The same speed or direction principle gets more complicated when roads intersect--where there are turn-offs, T-junctions, crossroads, and so on. In these places, vehicles must be able to change speed and direction, which is intrinsically dangerous.

This is where accidents happen--the prime circumstance — when one or more vehicles change their speed and/or direction. Unexpectedly. Whether it makes that change unilaterally or is forced to by someone else.

Proper procedures

So we have an agreed system of signs and signals that tell us what to do, and what other road users are about to do when a change of speed or direction is necessary.

If we all know and follow the proper procedures, even these potentially dangerous crisscrossing situations can be undertaken in complete safety.

Now, all of this is, of course, pretty obvious. But it is equally obvious that many road users lose sight of these ever-so-simple but absolute principles; they are seldom clearly taught and are often forgotten, or buried in a mountain of other technical details.

If everybody appreciated these 'obvious' principles, knowing the rules of the road would be natural, and conforming to them would be automatic.

Not everybody does find these basics so 'obvious', so they warrant emphasis because it is essential to have them clearly in your mind, and at the front of your mind, to understand what causes accidents and how to avoid them.

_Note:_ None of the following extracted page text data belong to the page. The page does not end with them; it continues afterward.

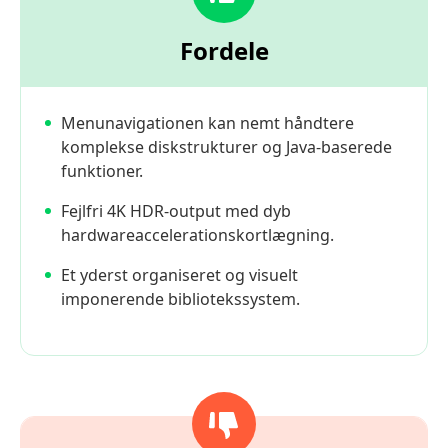
Fordele
Menunavigationen kan nemt håndtere
komplekse diskstrukturer og Java-baserede
funktioner.
Fejlfri 4K HDR-output med dyb
hardwareaccelerationskortlægning.
Et yderst organiseret og visuelt
imponerende bibliotekssystem.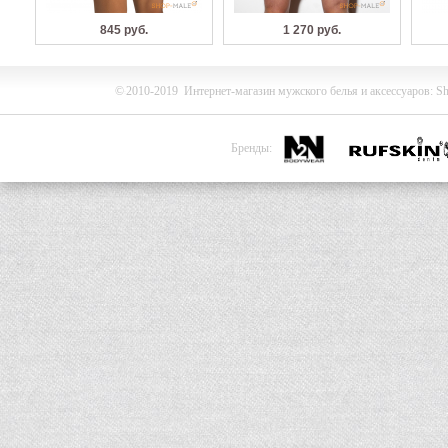
845 руб.
1 270 руб.
©
2010-2019
Интернет-магазин мужского белья и
аксессуаров
:
Sh
Бренды: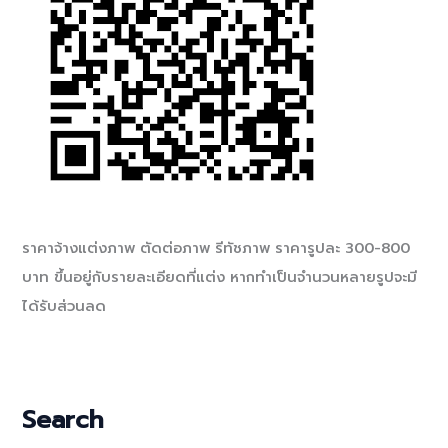
ราคาจ้างแต่งภาพ ตัดต่อภาพ รีทัชภาพ ราคารูปละ 300-800
บาท ขึ้นอยู่กับรายละเอียดที่แต่ง หากทำเป็นจำนวนหลายรูปจะมี
ได้รับส่วนลด
Search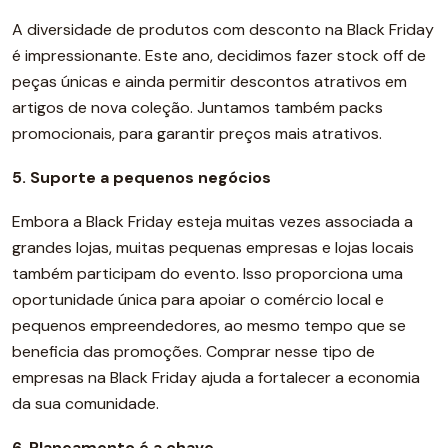
A diversidade de produtos com desconto na Black Friday
é impressionante. Este ano, decidimos fazer stock off de
peças únicas e ainda permitir descontos atrativos em
artigos de nova coleção. Juntamos também packs
promocionais, para garantir preços mais atrativos.
5. Suporte a pequenos negócios
Embora a Black Friday esteja muitas vezes associada a
grandes lojas, muitas pequenas empresas e lojas locais
também participam do evento. Isso proporciona uma
oportunidade única para apoiar o comércio local e
pequenos empreendedores, ao mesmo tempo que se
beneficia das promoções. Comprar nesse tipo de
empresas na Black Friday ajuda a fortalecer a economia
da sua comunidade.
6. Planeamento é a chave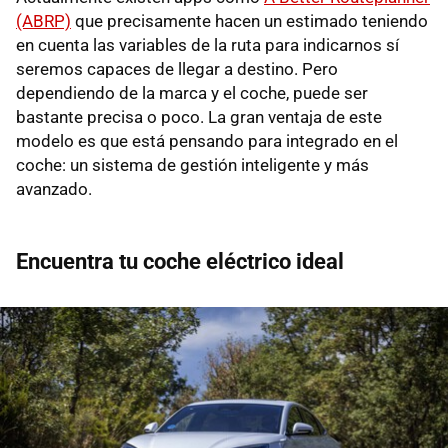
(ABRP)
que precisamente hacen un estimado teniendo
en cuenta las variables de la ruta para indicarnos sí
seremos capaces de llegar a destino. Pero
dependiendo de la marca y el coche, puede ser
bastante precisa o poco. La gran ventaja de este
modelo es que está pensando para integrado en el
coche: un sistema de gestión inteligente y más
avanzado.
Encuentra tu coche eléctrico ideal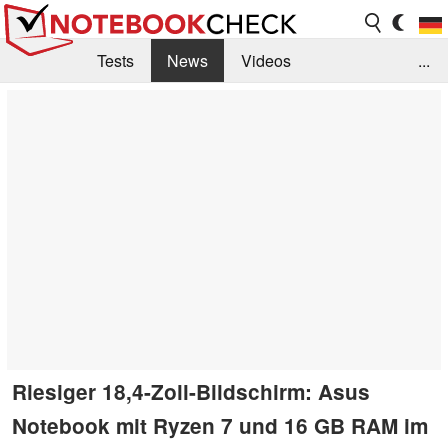
Tests
News
Videos
...
Benchmarks & Tech
Externe Tests
Kaufberatung
Deals
Suche
Jobs
Forum
Riesiger 18,4-Zoll-Bildschirm: Asus
Notebook mit Ryzen 7 und 16 GB RAM im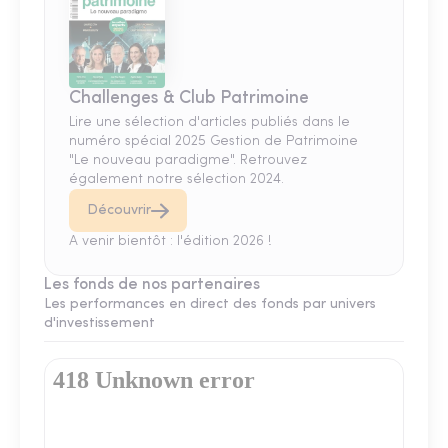
Challenges & Club Patrimoine
Lire une sélection d'articles publiés dans le
numéro spécial 2025 Gestion de Patrimoine
"Le nouveau paradigme". Retrouvez
également notre sélection 2024.
Découvrir
A venir bientôt : l'édition 2026 !
Les fonds de nos partenaires
Les performances en direct des fonds par univers
d'investissement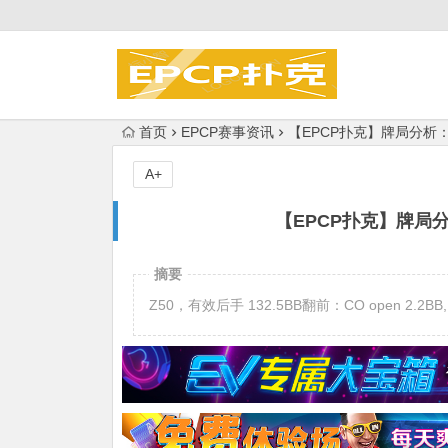
首页
EPCP赛事资讯
【EPCP扑克】牌局分析
A+
【EPCP扑克】牌局
摘要
Z50，有效后手 132.5BB翻前：CO open 2.2BB, BTN ca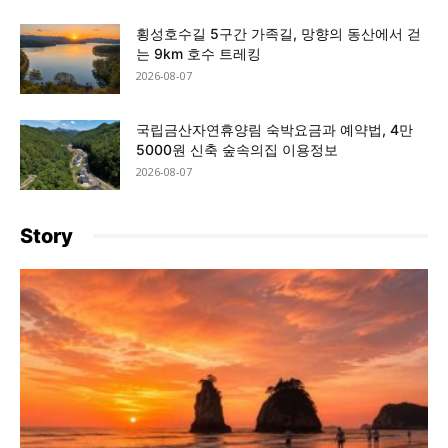
횡성호수길 5구간 가족길, 망향의 동산에서 걷
는 9km 호수 트레킹
2026-08-07
국립금산자연휴양림 숙박요금과 예약법, 4만
5000원 신축 숲속의집 이용정보
2026-08-07
Story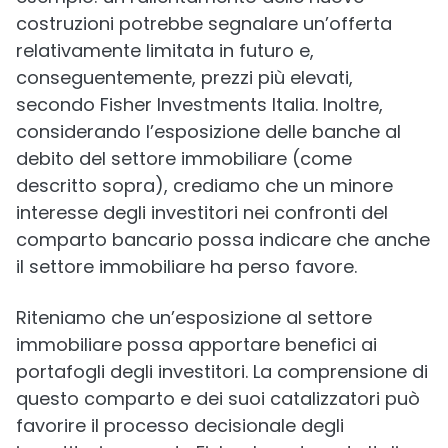
costruzioni potrebbe segnalare un’offerta
relativamente limitata in futuro e,
conseguentemente, prezzi più elevati,
secondo Fisher Investments Italia. Inoltre,
considerando l’esposizione delle banche al
debito del settore immobiliare (come
descritto sopra), crediamo che un minore
interesse degli investitori nei confronti del
comparto bancario possa indicare che anche
il settore immobiliare ha perso favore.
Riteniamo che un’esposizione al settore
immobiliare possa apportare benefici ai
portafogli degli investitori. La comprensione di
questo comparto e dei suoi catalizzatori può
favorire il processo decisionale degli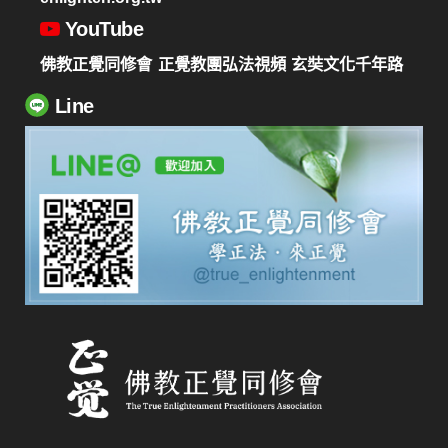
YouTube
佛教正覺同修會
正覺教團弘法視頻
玄奘文化千年路
Line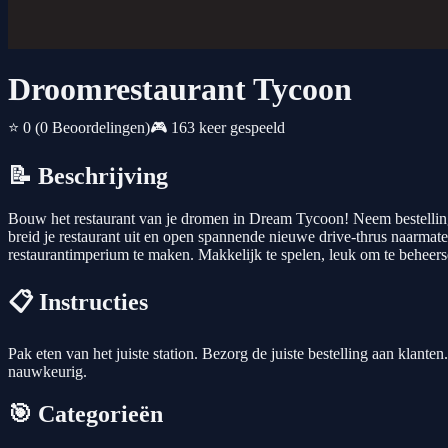
Droomrestaurant Tycoon
⭐ 0
(0 Beoordelingen)
🎮 163 keer gespeeld
📝 Beschrijving
Bouw het restaurant van je dromen in Dream Tycoon! Neem bestellingen
breid je restaurant uit en open spannende nieuwe drive-thrus naarmat
restaurantimperium te maken. Makkelijk te spelen, leuk om te beheer
📋 Instructies
Pak eten van het juiste station. Bezorg de juiste bestelling aan klant
nauwkeurig.
🎯 Categorieën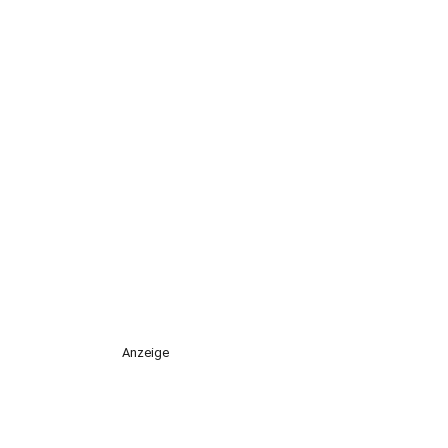
Anzeige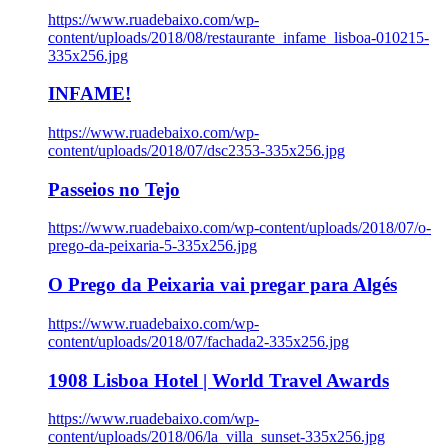
https://www.ruadebaixo.com/wp-
content/uploads/2018/08/restaurante_infame_lisboa-010215-
335x256.jpg
INFAME!
https://www.ruadebaixo.com/wp-
content/uploads/2018/07/dsc2353-335x256.jpg
Passeios no Tejo
https://www.ruadebaixo.com/wp-content/uploads/2018/07/o-
prego-da-peixaria-5-335x256.jpg
O Prego da Peixaria vai pregar para Algés
https://www.ruadebaixo.com/wp-
content/uploads/2018/07/fachada2-335x256.jpg
1908 Lisboa Hotel | World Travel Awards
https://www.ruadebaixo.com/wp-
content/uploads/2018/06/la_villa_sunset-335x256.jpg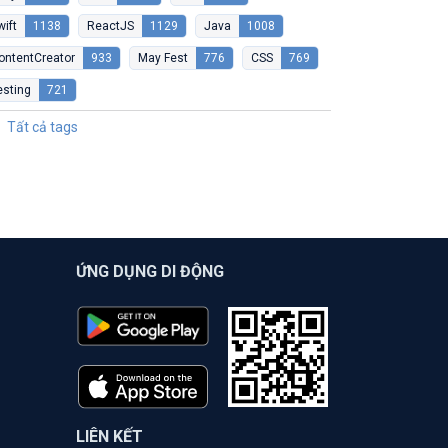
wift
1138
ReactJS
1129
Java
1008
ontentCreator
933
May Fest
776
CSS
769
esting
721
Tất cả tags
ỨNG DỤNG DI ĐỘNG
LIÊN KẾT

For example, it would take a hundred pages just to list all the different accident situations. But by going back to the basics, we can summarise the whole lot in a single sentence:

"When a road user changes his speed or direction, unexpectedly."

Danger zones

It follows that the great danger zones in motoring are when such changes are most common. And that means at junctions and when overtaking. Merely being acutely aware of this fact is one-third of the way towards avoiding the danger.

It will make you more alert at critical moments. If you would like a bit of dogma to go with this basic logic, it is this: MIRROR. SIGNAL. MOVE.

That means look before you move. It means signal before you move. It means move (change speed and/or direction) only after seeing that it is safe to do so and only after signalling other motorists that you intend to do so.

Come, now, is that such a lot to ask?

And when observing these principles, remember this poem:

Here lies the body of Edward Gray,

Who died maintaining his right of way.

His right was clear, and his will was strong,

But he is dead, just as dead as if he had been wrong.